# Passage
What have your clients already tried?
I worked once with a copywriter to develop some new marketing collateral and he asked “What have your clients tried that hasn’t worked before they come to you?”.
A thoughtful question that you might usefully ask yourself - the answers might help you target new prospects better and ask better questions of them once they are in front of you.
What have your clients tried that hasn’t worked before they come to you?
Many business owners believe that the stress, frustration and limited growth they experience is just the way it is – it comes with the territory. They don’t know what they don’t know and so don’t think about changing things.
Others, perhaps more enlightened or more unhappy with their working life and business performance, try to change things when they come across something that looks like a solution. Here are the most common:
- Vision-building sessions with staff. Often these result in a mission statement or pictures on the wall of people rock-climbing and so forth. These efforts lose momentum quickly as staff engagement and belief are low to zero from the outset; they have little say in the vision, little impact on the outcome and little stake in its achievement.

# Task list
• a. In the passage on what clients have already tried, who originally asked what clients have tried that hasn't worked before coming to you?
• b. According to the passage on what clients have already tried, what do many business owners experience that they believe "comes with the territory"? List all of them.
• c. Write the next part of the passage on what clients have already tried, beginning after its final sentence.
The records have no connection to the passage on what clients have already tried.

# Data entries
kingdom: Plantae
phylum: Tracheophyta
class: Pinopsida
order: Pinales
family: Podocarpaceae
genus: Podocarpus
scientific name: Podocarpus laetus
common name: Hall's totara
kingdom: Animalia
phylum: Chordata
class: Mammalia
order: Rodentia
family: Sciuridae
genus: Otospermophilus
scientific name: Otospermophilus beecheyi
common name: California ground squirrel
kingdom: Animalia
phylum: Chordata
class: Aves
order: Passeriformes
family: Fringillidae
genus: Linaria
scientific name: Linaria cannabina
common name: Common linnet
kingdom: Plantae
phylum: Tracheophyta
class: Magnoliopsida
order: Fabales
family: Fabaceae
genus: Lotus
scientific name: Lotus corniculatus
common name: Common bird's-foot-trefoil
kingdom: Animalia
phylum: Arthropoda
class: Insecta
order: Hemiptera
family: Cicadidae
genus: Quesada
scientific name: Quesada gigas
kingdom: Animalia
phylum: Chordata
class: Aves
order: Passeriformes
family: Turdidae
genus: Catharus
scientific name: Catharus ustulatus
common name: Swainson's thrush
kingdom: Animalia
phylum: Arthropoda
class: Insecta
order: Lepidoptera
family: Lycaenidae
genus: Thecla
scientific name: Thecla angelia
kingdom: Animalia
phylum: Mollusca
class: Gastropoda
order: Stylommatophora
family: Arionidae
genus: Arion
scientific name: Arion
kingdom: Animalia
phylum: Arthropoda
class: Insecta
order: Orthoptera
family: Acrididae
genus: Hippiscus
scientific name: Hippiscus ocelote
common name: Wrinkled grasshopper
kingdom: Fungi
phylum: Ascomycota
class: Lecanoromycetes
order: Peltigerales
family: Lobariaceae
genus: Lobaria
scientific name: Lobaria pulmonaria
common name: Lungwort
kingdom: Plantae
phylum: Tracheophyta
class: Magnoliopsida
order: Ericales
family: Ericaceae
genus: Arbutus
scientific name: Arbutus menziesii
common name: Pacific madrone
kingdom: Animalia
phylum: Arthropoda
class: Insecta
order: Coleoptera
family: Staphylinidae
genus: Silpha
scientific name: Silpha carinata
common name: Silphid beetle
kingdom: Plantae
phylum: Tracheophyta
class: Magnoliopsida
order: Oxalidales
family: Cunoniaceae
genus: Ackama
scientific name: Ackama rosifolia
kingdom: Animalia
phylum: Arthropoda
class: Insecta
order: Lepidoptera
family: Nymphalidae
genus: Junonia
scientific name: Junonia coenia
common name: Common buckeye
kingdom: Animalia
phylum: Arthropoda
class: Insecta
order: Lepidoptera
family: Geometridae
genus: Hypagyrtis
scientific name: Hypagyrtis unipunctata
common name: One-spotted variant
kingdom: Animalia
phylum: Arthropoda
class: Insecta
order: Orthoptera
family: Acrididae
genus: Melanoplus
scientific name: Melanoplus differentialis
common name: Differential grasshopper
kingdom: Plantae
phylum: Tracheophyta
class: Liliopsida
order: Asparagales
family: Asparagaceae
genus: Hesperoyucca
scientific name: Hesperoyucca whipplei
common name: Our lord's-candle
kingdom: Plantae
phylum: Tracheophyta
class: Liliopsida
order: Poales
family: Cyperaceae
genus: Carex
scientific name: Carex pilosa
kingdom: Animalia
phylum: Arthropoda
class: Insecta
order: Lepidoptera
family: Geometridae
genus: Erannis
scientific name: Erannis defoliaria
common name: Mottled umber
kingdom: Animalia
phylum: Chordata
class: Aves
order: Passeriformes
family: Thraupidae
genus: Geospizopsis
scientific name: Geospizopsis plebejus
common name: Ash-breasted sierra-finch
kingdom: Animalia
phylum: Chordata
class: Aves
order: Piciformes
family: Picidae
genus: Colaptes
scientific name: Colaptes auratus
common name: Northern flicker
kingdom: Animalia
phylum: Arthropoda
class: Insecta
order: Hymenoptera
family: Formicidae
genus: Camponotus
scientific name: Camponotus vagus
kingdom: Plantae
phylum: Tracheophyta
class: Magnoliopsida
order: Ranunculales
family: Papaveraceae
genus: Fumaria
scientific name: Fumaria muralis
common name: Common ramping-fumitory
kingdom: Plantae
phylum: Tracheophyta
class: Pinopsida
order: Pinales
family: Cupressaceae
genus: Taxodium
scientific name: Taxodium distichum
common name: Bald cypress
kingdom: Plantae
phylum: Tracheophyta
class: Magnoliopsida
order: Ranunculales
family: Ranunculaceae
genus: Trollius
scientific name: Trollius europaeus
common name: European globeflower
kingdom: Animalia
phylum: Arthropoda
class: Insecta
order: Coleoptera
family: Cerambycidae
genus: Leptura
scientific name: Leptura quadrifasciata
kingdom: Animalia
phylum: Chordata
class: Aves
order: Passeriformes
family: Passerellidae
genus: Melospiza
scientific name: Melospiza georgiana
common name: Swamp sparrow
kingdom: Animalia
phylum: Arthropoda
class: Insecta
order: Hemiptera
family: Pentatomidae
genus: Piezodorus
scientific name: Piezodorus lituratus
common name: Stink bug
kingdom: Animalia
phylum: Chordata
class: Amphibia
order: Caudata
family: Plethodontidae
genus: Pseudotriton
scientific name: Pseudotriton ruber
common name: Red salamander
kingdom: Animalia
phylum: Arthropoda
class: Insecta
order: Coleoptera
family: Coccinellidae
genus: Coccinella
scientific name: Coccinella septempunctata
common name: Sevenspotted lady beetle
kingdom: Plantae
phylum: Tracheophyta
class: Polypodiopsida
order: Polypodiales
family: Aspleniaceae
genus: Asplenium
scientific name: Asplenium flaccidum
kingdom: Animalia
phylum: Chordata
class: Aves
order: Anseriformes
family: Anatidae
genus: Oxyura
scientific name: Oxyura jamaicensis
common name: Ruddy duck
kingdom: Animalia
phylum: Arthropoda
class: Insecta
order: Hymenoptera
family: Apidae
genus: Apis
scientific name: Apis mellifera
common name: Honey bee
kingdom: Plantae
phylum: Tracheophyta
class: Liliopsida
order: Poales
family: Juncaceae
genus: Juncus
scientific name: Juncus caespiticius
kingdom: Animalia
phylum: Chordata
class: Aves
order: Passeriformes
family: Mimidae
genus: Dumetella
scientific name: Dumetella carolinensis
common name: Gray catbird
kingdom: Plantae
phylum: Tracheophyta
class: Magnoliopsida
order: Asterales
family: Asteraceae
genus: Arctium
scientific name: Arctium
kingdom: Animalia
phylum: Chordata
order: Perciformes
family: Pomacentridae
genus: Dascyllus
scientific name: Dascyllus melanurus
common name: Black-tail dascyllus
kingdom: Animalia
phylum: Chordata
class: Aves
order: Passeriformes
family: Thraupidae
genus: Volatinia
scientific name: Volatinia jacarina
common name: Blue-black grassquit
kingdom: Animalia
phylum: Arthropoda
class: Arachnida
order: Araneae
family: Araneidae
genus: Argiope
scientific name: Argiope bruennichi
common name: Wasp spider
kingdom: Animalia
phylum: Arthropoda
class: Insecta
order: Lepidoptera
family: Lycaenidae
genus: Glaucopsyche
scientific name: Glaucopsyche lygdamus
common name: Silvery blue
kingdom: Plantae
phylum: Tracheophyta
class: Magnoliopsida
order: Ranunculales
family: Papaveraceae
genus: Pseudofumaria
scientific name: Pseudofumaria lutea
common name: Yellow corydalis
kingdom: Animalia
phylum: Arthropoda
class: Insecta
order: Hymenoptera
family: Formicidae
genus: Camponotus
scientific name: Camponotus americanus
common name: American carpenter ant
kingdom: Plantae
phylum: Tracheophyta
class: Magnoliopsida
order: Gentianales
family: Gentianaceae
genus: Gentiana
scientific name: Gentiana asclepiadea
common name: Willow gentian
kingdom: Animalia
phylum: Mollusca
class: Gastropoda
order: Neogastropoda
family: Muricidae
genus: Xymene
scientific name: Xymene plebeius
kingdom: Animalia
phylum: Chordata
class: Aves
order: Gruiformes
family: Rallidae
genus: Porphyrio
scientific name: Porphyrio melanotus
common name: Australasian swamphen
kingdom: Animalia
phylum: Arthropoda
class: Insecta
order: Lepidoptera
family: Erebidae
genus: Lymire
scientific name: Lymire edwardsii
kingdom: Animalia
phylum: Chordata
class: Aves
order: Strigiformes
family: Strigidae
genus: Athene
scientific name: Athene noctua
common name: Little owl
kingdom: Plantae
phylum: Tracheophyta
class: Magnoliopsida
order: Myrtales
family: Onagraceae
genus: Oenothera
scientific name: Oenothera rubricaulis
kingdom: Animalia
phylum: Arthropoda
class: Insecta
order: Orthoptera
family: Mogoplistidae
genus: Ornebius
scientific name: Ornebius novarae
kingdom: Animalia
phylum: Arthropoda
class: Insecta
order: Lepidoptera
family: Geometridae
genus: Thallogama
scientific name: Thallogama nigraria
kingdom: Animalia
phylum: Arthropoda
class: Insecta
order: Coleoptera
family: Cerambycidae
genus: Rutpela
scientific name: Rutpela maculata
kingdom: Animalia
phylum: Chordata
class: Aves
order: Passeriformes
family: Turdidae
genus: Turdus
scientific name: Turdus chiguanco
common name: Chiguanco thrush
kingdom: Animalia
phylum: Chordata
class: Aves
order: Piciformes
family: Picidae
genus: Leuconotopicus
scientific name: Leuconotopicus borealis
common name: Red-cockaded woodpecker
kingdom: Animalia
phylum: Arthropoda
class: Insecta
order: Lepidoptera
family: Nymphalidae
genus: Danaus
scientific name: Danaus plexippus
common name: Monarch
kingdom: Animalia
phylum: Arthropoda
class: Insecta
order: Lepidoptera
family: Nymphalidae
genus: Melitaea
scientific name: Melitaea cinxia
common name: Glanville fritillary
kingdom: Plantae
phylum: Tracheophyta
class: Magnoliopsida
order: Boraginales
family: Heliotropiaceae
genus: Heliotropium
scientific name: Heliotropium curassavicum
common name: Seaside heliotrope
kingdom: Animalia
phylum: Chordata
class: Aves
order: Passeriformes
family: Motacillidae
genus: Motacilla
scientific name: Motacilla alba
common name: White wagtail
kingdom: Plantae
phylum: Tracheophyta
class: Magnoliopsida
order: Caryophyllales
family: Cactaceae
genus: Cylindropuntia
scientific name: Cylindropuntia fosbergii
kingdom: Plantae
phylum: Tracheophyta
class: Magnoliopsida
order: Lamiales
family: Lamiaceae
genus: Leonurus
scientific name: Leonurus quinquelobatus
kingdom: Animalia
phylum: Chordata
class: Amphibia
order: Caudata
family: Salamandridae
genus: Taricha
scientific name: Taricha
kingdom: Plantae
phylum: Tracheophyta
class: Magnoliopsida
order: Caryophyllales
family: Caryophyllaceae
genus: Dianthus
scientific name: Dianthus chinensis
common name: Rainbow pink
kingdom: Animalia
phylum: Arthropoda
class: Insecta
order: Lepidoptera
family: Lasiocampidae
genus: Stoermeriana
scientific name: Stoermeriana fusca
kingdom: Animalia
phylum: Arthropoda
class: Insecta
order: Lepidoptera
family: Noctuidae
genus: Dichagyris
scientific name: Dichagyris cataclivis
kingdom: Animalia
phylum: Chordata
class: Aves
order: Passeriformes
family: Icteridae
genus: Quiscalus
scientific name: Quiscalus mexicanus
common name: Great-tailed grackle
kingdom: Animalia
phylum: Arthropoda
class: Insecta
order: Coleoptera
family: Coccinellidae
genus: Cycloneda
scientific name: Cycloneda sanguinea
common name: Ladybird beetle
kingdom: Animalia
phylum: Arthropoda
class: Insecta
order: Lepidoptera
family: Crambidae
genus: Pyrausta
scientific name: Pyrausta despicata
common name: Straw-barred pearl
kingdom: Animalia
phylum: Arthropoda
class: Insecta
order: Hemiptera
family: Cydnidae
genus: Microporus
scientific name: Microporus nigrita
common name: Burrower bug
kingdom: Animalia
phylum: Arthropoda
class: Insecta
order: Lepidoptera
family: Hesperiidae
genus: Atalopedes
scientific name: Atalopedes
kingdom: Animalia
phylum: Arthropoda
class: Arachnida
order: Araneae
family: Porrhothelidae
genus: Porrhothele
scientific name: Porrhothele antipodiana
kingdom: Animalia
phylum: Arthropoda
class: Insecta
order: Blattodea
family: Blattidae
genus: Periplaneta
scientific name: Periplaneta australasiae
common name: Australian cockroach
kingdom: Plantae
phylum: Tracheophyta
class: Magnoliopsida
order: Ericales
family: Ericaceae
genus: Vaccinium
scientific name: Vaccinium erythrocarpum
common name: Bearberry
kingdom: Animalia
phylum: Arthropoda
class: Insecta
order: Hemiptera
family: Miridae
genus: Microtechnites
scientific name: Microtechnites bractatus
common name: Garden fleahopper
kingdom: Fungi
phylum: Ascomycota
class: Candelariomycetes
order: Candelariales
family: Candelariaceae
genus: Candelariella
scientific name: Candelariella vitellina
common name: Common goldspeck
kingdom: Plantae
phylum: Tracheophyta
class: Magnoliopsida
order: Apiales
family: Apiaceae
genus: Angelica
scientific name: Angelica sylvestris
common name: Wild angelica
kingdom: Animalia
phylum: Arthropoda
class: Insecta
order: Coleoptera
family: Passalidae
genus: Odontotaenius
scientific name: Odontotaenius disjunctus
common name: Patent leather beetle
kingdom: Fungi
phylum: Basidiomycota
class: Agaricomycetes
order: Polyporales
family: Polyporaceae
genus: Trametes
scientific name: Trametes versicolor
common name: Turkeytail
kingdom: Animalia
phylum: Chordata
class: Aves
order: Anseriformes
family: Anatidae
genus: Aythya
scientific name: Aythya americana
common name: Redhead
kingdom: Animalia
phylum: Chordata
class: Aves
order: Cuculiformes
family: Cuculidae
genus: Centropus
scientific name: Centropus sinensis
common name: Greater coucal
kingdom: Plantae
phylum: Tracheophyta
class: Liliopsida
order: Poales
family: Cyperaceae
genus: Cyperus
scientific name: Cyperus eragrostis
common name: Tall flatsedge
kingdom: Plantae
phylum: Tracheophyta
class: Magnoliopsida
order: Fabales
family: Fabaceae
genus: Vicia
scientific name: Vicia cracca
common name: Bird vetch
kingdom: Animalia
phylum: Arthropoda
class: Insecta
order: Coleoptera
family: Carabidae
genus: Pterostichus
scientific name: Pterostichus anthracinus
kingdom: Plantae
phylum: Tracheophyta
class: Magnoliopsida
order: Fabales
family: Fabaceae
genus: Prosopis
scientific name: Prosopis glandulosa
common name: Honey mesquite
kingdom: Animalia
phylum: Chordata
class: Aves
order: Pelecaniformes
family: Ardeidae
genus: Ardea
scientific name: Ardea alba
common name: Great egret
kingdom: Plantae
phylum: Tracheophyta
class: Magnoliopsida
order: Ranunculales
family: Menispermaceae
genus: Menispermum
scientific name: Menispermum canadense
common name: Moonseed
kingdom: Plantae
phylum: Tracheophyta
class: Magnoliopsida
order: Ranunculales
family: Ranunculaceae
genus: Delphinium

# Written responses
• a. A copywriter the writer once worked with to develop new marketing collateral.

• b. Stress, frustration and limited growth.

• c.
- HR initiatives. Implementing job descriptions, appraisals, team meetings – maybe even Investors in People. After the first rush of excitement the lasting legacy for employers and employees is bureaucracy. The whole thing is seen as a bolt-on unrelated to the real business or what really matters. At its worst, I have seen appraisal objectives invented for the sake of completing a box whilst the things that actually matter to the business go ummeasured.
- Computer systems. Often this will be something glamorous and new from the cloud that is implemented to track performance or co-ordinate projects (“collaborative working”) or even something major like an ERP/MRP system. Even when such systems are needed and functional, they are seen as an imposition and a handicap by everyone affected, who think they just add layers of data and inputting and reports. In the worst case they are seen as Big Brother, removing independence and autonomy and threatening jobs.
- Some business owners develop fantastically complicated strategies and plans on their own using dozens of spreadsheets or Powerpoint slides or similar. If they present the results to employees no one else understands them or feels any ownership (see Vision above). Often employees don’t even even know these ideas exist. Either way their utility is limited to providing the besieged business owner with the illusion of control and a brighter future.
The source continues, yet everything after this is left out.